Für die Schüler der Abschlussklassen der FOSBOS, die am Montag in großen Teilen den Präsenzunterricht verweigert und sich ins Homeschooling zurückgezogen hatten, bedeutet das eine große Erleichterung. Der Schulstreik drohte aufgrund der speziellen Prüfungsordnung der FOSBOS schnell existenziell zu werden.

Im Raum stand die Frage, ob die Schüler mit ihrem Rückzug ins Homeschooling unentschuldigt im Unterricht fehlen. Schulleiter Klaus Drotziger hatte diese Möglichkeit angedeutet und darauf hingewiesen, dass mit fünf unentschuldigten Fehltagen die Zulassung für die Abiturprüfung nicht erteilt werden könne. Damit stand enormes Drohpotenzial im Raum. Die neue Regelung nimmt Druck aus dem Kessel, dürfte aber bayernweit bei Schülern mit großer Aufmerksamkeit verfolgt werden.
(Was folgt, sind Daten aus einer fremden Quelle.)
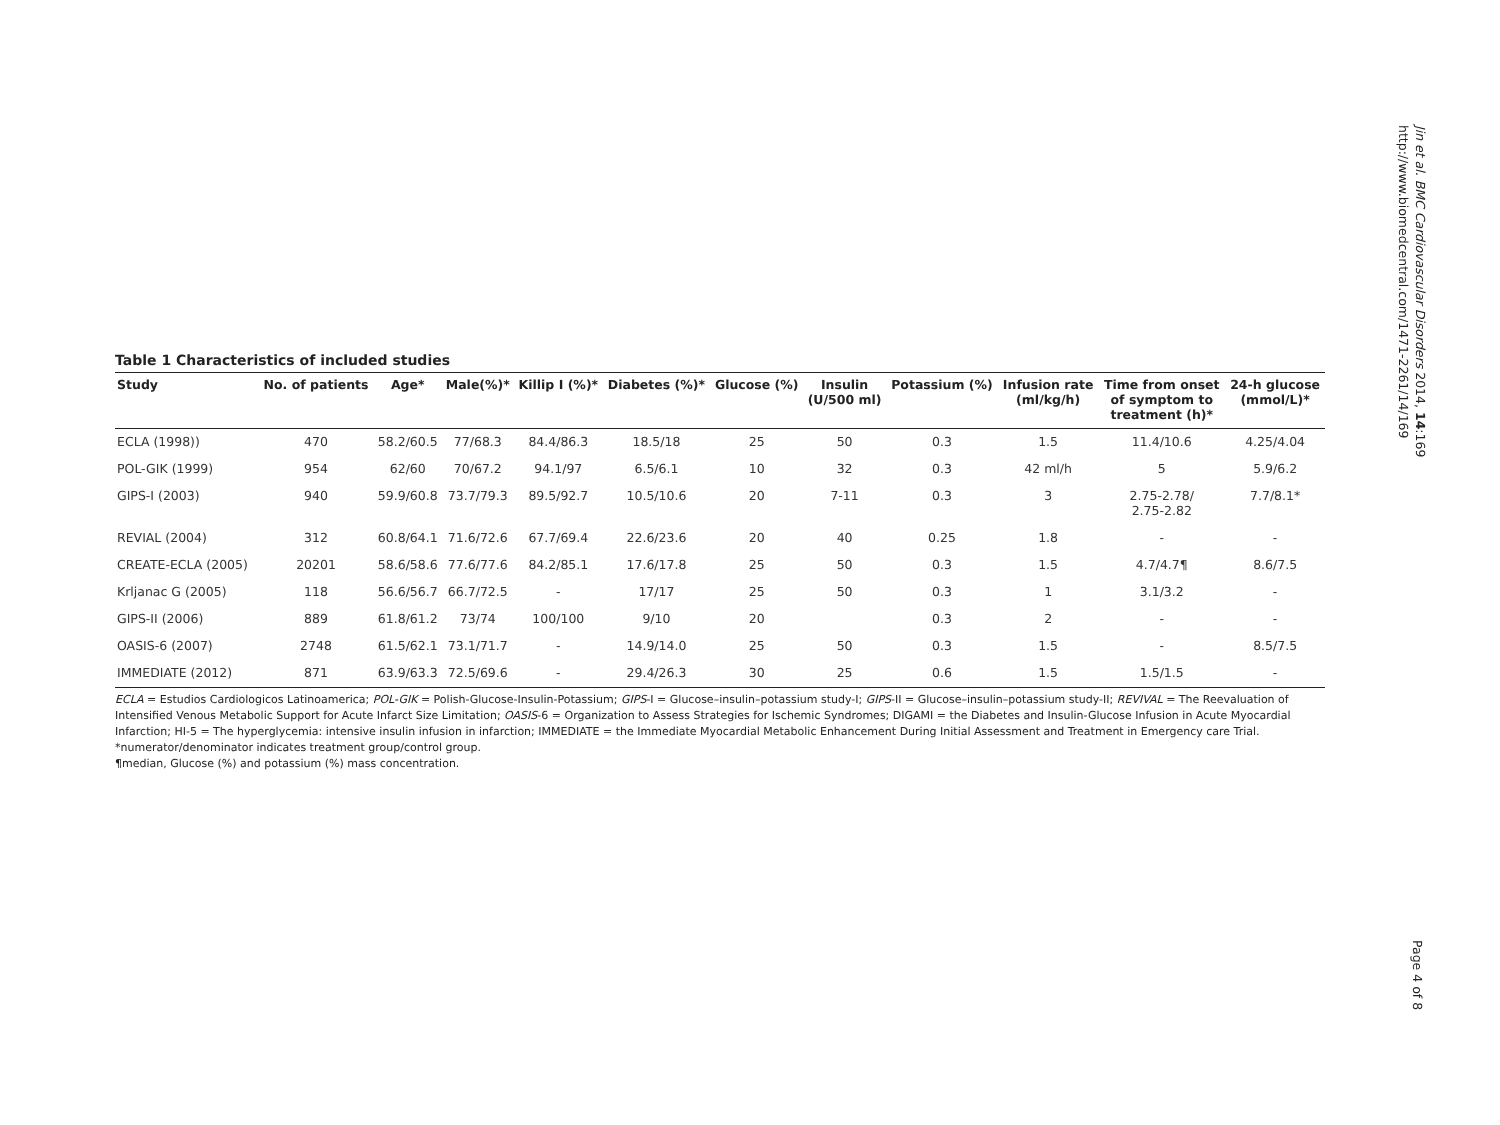Jin et al. BMC Cardiovascular Disorders 2014, 14:169
http://www.biomedcentral.com/1471-2261/14/169
Table 1 Characteristics of included studies
| Study | No. of patients | Age* | Male(%)* | Killip I (%)* | Diabetes (%)* | Glucose (%) | Insulin (U/500 ml) | Potassium (%) | Infusion rate (ml/kg/h) | Time from onset of symptom to treatment (h)* | 24-h glucose (mmol/L)* |
| --- | --- | --- | --- | --- | --- | --- | --- | --- | --- | --- | --- |
| ECLA (1998)) | 470 | 58.2/60.5 | 77/68.3 | 84.4/86.3 | 18.5/18 | 25 | 50 | 0.3 | 1.5 | 11.4/10.6 | 4.25/4.04 |
| POL-GIK (1999) | 954 | 62/60 | 70/67.2 | 94.1/97 | 6.5/6.1 | 10 | 32 | 0.3 | 42 ml/h | 5 | 5.9/6.2 |
| GIPS-I (2003) | 940 | 59.9/60.8 | 73.7/79.3 | 89.5/92.7 | 10.5/10.6 | 20 | 7-11 | 0.3 | 3 | 2.75-2.78/ 2.75-2.82 | 7.7/8.1* |
| REVIAL (2004) | 312 | 60.8/64.1 | 71.6/72.6 | 67.7/69.4 | 22.6/23.6 | 20 | 40 | 0.25 | 1.8 | - | - |
| CREATE-ECLA (2005) | 20201 | 58.6/58.6 | 77.6/77.6 | 84.2/85.1 | 17.6/17.8 | 25 | 50 | 0.3 | 1.5 | 4.7/4.7¶ | 8.6/7.5 |
| Krljanac G (2005) | 118 | 56.6/56.7 | 66.7/72.5 | - | 17/17 | 25 | 50 | 0.3 | 1 | 3.1/3.2 | - |
| GIPS-II (2006) | 889 | 61.8/61.2 | 73/74 | 100/100 | 9/10 | 20 | | 0.3 | 2 | - | - |
| OASIS-6 (2007) | 2748 | 61.5/62.1 | 73.1/71.7 | - | 14.9/14.0 | 25 | 50 | 0.3 | 1.5 | - | 8.5/7.5 |
| IMMEDIATE (2012) | 871 | 63.9/63.3 | 72.5/69.6 | - | 29.4/26.3 | 30 | 25 | 0.6 | 1.5 | 1.5/1.5 | - |
ECLA = Estudios Cardiologicos Latinoamerica; POL-GIK = Polish-Glucose-Insulin-Potassium; GIPS-I = Glucose–insulin–potassium study-I; GIPS-II = Glucose–insulin–potassium study-II; REVIVAL = The Reevaluation of Intensified Venous Metabolic Support for Acute Infarct Size Limitation; OASIS-6 = Organization to Assess Strategies for Ischemic Syndromes; DIGAMI = the Diabetes and Insulin-Glucose Infusion in Acute Myocardial Infarction; HI-5 = The hyperglycemia: intensive insulin infusion in infarction; IMMEDIATE = the Immediate Myocardial Metabolic Enhancement During Initial Assessment and Treatment in Emergency care Trial.
*numerator/denominator indicates treatment group/control group.
¶median, Glucose (%) and potassium (%) mass concentration.
Page 4 of 8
Die Schulleiter entscheiden

Denn die Frage ist, für wen und unter welchen Voraussetzungen sie eigentlich gilt. „In Abstimmung mit dem Staatsministerium wurde für diese Schülerinnen und Schüler eine Regelung getroffen, mit der die Angst vor einer Ansteckung mit dem Coronavirus als Entschuldigungsgrund für das Fernbleiben vom Präsenzunterricht anerkannt wurde“, hieß es konkret zu dem Weißenburger Fall. Allerdings ist die Möglichkeit einer solchen „individuellen Entschuldigung“ bereits am Donnerstag vergangener Woche per kultusminsteriellem Schreiben den Schulen mitgeteilt worden. Auch streikenden Schülern in Nürnberg soll sie eingeräumt worden sein. Die Entscheidung über die Anträge müssten die Schulleiter vor Ort treffen, hieß es vom Kultusministerium.


Die Nürnberger Schüler begannen mit dem Streik


Die Weißenburger SMV wollte gestern Vormittag auf Anfrage unserer Zeitung zunächst keine Stellung zu dem Kompromiss nehmen und verwies auf eine spätere Pressemitteilung. Aus Schülerkreisen war allerdings zu hören, dass man mit dem Kompromiss sehr zufrieden ist.
Die SMV hatte zum Streik aufgerufen, weil man zum einen Bedenken hat, mit dem Präsenzunterricht die eigene Gesundheit und die der Familienmitglieder zu Hause zu gefährden. Es sei nicht nachzuvollziehen, warum in ganz Bayern strenge Kontakteinschränkungen gelten, man sich in der Schule aber treffen müsse, so die SMV.

Online-Unterricht funktioniert besser

Zum anderen kritisierte man auch den in Bayern derzeit gültigen Wechselunterricht in den Abschlussklassen. Dabei wird an der FOSBOS in Weißenburg eine Hälfte der Klasse vor Ort unterrichtet, während die andere Hälfte der Klasse zu Hause vor einen Livestream des Unterrichts sitzt. Möglichkeiten, am Unterricht aktiv teilzunehmen, gibt es für den Teil der Klasse im Homeschooling nicht. Die Schüler empfanden das als Verschlechterung gegenüber dem bisherigen reinen Online-Unterricht, der in virtuellen Klassenzimmern abgehalten wurde und an dem alle aktiv teilnehmen konnten.

Unklar ist einstweilen, wie viele der rund 280 Abschlussschüler der FOSBOS die neue Möglichkeit zur Befreiung von der Präsenz nun nutzen werden. Die SMV hatte am Montag darauf hingewiesen, dass man den Streik in der nächsten Woche aussetzen wolle, weil dann Prüfungen anstehen, die nur in Präsenz absolviert werden können. Danach aber will man offensichtlich wieder ins „Homeoffice“ zurückkehren.